“Go home, child,” he said, presently. “I’ve talked too much. Stop, though. What I’ve told you is not to be repeated on any account. I wanted to know what you thought of the right and wrong of the thing—but I’ve taken your breath away. Go home and think about it. Come and see me day after to-morrow—there, I shouldn’t have said that an hour ago—give me a little of that beef tea, please, my dear. I’m hungry—and I’d rather have it from your hand than from Mrs. Deems’s. Thank you.”

He drank eagerly, and she took the cup from him and set it down again.

“She’s a good creature, the nurse,” he said. “A very good creature—a sort of holy scarecrow. I shan’t need her much longer.”

“You really do seem better,” said Katharine, wondering how she could ever have believed that he was dying.

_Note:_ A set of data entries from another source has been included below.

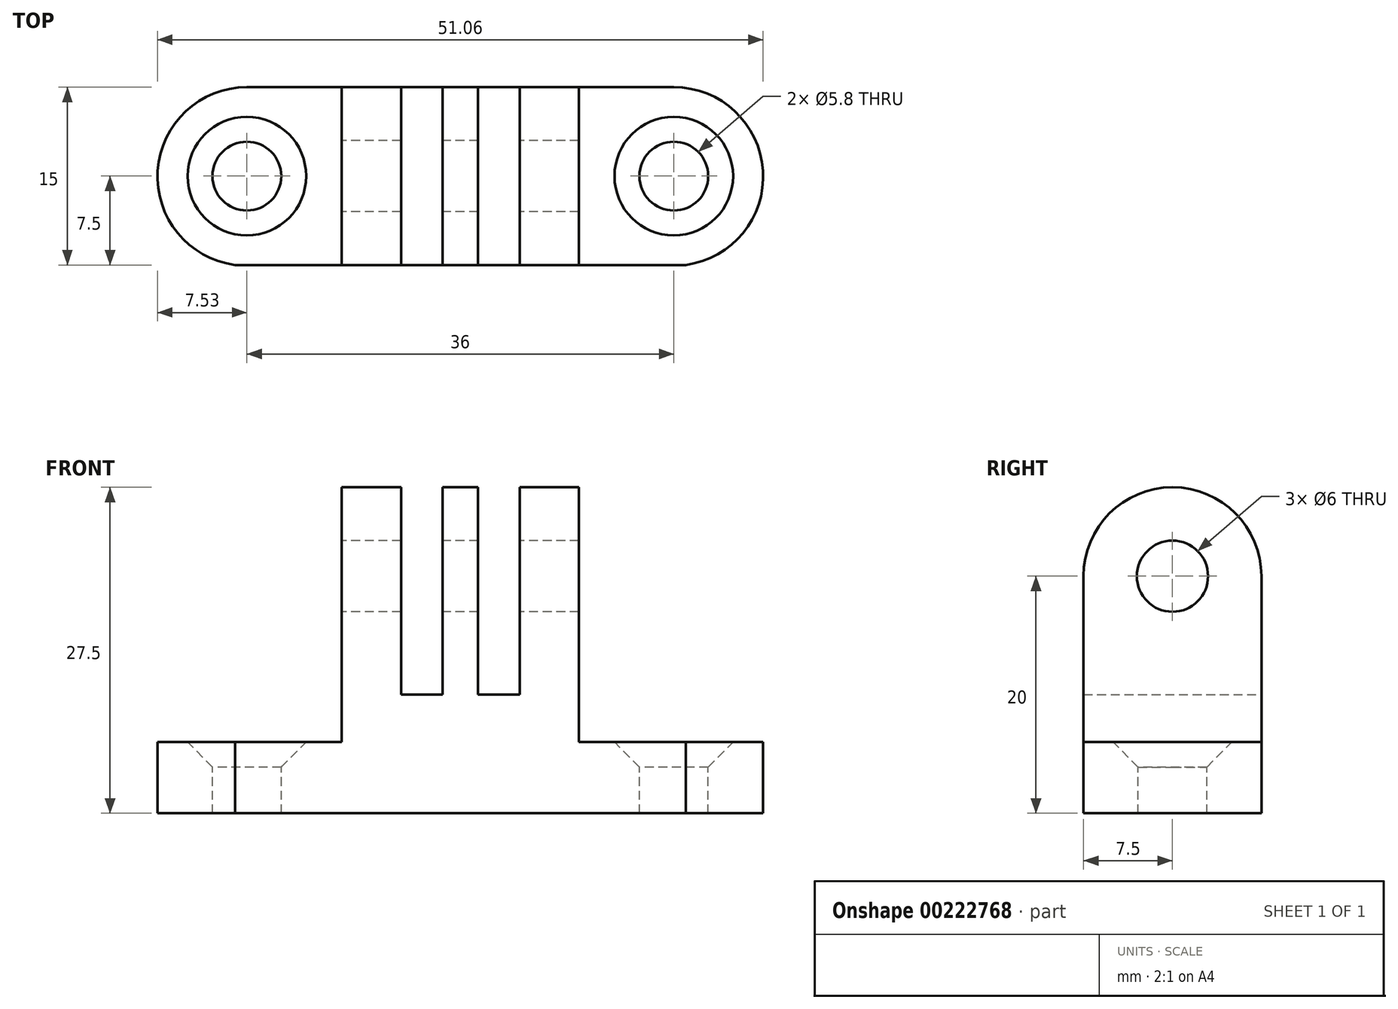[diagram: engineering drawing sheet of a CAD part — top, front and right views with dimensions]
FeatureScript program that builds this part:
annotation { "Feature Type Name" : "Feature", "Feature Type Description" : "" }
export const myFeature = defineFeature(function(context is Context, id is Id, definition is map)
    precondition{}
    {
        {
            var Q0;
            Q0=qCreatedBy(makeId("Right.planeOp"),FACE);
            var sketch = newSketch(context, id + "F0", { "sketchPlane" : qUnion([Q0])});
            skArc(sketch, "E0", {"start": v(7.5, 0) * mm, "mid": v(0, 7.5) * mm, "end": v(-7.5, 0) * mm});
            skCircle(sketch, "E1", {"center": v(0, 0) * mm, "radius": 3 * mm});
            skLineSegment(sketch, "E2.left", {"start": v(7.5, 0) * mm, "end": v(7.5, -20) * mm});
            skLineSegment(sketch, "E2.right", {"start": v(-7.5, 0) * mm, "end": v(-7.5, -20) * mm});
            skLineSegment(sketch, "E3", {"start": v(-7.5, -20) * mm, "end": v(7.5, -20) * mm});
            skSolve(sketch);
        }
        {
            var Q0;
            Q0=makeQuery(id+"F0.imprint","IMPRINT",FACE,{"disambiguationData":[TD([[makeQuery(id+"F0.imprint","IMPRINT",EDGE,{"derivedFrom":sQuery(id+"F0.wireOp",EDGE,"E0")}),1.0]])]});
            extrude(context, id + "F1", {"entities" : qUnion([Q0]), "depth" : 20 * mm});
        }
        {
            var Q0;
            Q0=qCreatedBy(makeId("Front.planeOp"),FACE);
            var sketch = newSketch(context, id + "F2", { "sketchPlane" : qUnion([Q0])});
            skLineSegment(sketch, "E4.bottom", {"start": v(8.5, 10) * mm, "end": v(5, 10) * mm});
            skLineSegment(sketch, "E4.top", {"start": v(8.5, -10) * mm, "end": v(5, -10) * mm});
            skLineSegment(sketch, "E4.left", {"start": v(8.5, 10) * mm, "end": v(8.5, -10) * mm});
            skLineSegment(sketch, "E4.right", {"start": v(5, 10) * mm, "end": v(5, -10) * mm});
            skPoint(sketch, "E4.middle", {"position": v(6.75, 0) * mm});
            skLineSegment(sketch, "E5.bottom", {"start": v(15, 10) * mm, "end": v(11.5, 10) * mm});
            skLineSegment(sketch, "E5.top", {"start": v(15, -10) * mm, "end": v(11.5, -10) * mm});
            skLineSegment(sketch, "E5.left", {"start": v(15, 10) * mm, "end": v(15, -10) * mm});
            skLineSegment(sketch, "E5.right", {"start": v(11.5, 10) * mm, "end": v(11.5, -10) * mm});
            skPoint(sketch, "E5.middle", {"position": v(13.25, 0) * mm});
            skSolve(sketch);
        }
        {
            var Q0;
            Q0 = qSketchRegion(id + "F2", true);
            extrude(context, id + "F3", {"entities" : qUnion([Q0]), "operationType" : NewBodyOperationType.REMOVE, "depth" : 25 * mm, "hasSecondDirection" : true, "secondDirectionOppositeDirection" : true, "secondDirectionDepth" : 10 * mm});
        }
        {
            var Q0;
            Q0=makeQuery(id+"F1.opExtrude","SWEPT_FACE",FACE,{"disambiguationData":[OSD([sQuery(id+"F0.wireOp",EDGE,"E3")])]});
            var sketch = newSketch(context, id + "F4", { "sketchPlane" : qUnion([Q0])});
            skLineSegment(sketch, "E6.bottom", {"start": v(20, -7.5) * mm, "end": v(28, -7.5) * mm});
            skLineSegment(sketch, "E6.top", {"start": v(20, 7.5) * mm, "end": v(29, 7.5) * mm});
            skLineSegment(sketch, "E6.left", {"start": v(20, -7.5) * mm, "end": v(20, 7.5) * mm});
            skLineSegment(sketch, "E7.bottom", {"start": v(0, -7.5) * mm, "end": v(-8, -7.5) * mm});
            skLineSegment(sketch, "E7.top", {"start": v(0, 7.5) * mm, "end": v(-9, 7.5) * mm});
            skLineSegment(sketch, "E7.left", {"start": v(0, -7.5) * mm, "end": v(0, 7.5) * mm});
            skArc(sketch, "E8", {"start": v(-8, -7.5) * mm, "mid": v(-15.52, -0.47) * mm, "end": v(-9, 7.5) * mm});
            skArc(sketch, "E9", {"start": v(28, -7.5) * mm, "mid": v(35.52, -0.47) * mm, "end": v(29, 7.5) * mm});
            skSolve(sketch);
        }
        {
            var Q0;
            Q0 = qSketchRegion(id + "F4", true);
            extrude(context, id + "F5", {"entities" : qUnion([Q0]), "operationType" : NewBodyOperationType.ADD, "oppositeDirection" : true, "depth" : 6 * mm});
        }
        {
            var Q0;
            Q0=makeQuery(id+"F5.opExtrude","CAP_FACE",FACE,{"disambiguationData":[OSD([sQuery(id+"F4.wireOp",EDGE,"E7.bottom"),sQuery(id+"F4.wireOp",EDGE,"E7.top"),sQuery(id+"F4.wireOp",EDGE,"E7.left"),sQuery(id+"F4.wireOp",EDGE,"E8")])],"isStart":false});
            var sketch = newSketch(context, id + "F6", { "sketchPlane" : qUnion([Q0])});
            skPoint(sketch, "E10", {"position": v(-8, 0) * mm});
            skPoint(sketch, "E11", {"position": v(28, 0) * mm});
            skSolve(sketch);
        }
        {
            var Q0;
            Q0=sQuery(id+"F6.wireOp",VERTEX,"E10");
            var Q1;
            Q1=sQuery(id+"F6.wireOp",VERTEX,"E11");
            var Q2;
            Q2=makeQuery(id+"F1.opExtrude","SWEPT_BODY",BODY,{"disambiguationData":[OSD([sQuery(id+"F0.wireOp",EDGE,"E0"),sQuery(id+"F0.wireOp",EDGE,"E1"),sQuery(id+"F0.wireOp",EDGE,"E2.left"),sQuery(id+"F0.wireOp",EDGE,"E2.right"),sQuery(id+"F0.wireOp",EDGE,"E3")])]});
            hole(context, id + "F7", {"style" : HoleStyle.C_SINK, "endStyle" : HoleEndStyle.THROUGH, "holeDiameter" : 5.8 * mm, "cSinkDiameter" : 10 * mm, "cSinkAngle" : 90 * degree, "locations" : qUnion([Q0, Q1]), "scope" : qUnion([Q2]), "isTappedThrough" : true});
        }
    });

“I’m going to get well this time. I told Routh this morning that I wasn’t going to die. You’ve saved my life. There’s nothing like rage for the action of the heart, I believe. I shall be out next week.”

He began to cough again.

“Go home—go home,” he managed to say, between the short spasms. “I’m talking too much.”

Katharine bent down and kissed his forehead quickly, looked at him affectionately and left the room, for she saw that what he said was true. She closed the door softly and found her way to the stairs. She was in haste to get out into the air and to be alone, for she wished, if possible, to realize the stupendous possibilities of life which the last few minutes had brought into her range of mental vision. It was not a light thing to have been told that she was one day to be among the richest of her very rich acquaintances, after having been brought up in such a penurious fashion.

In the hall she came suddenly upon her father and mother, who were parleying with the butler.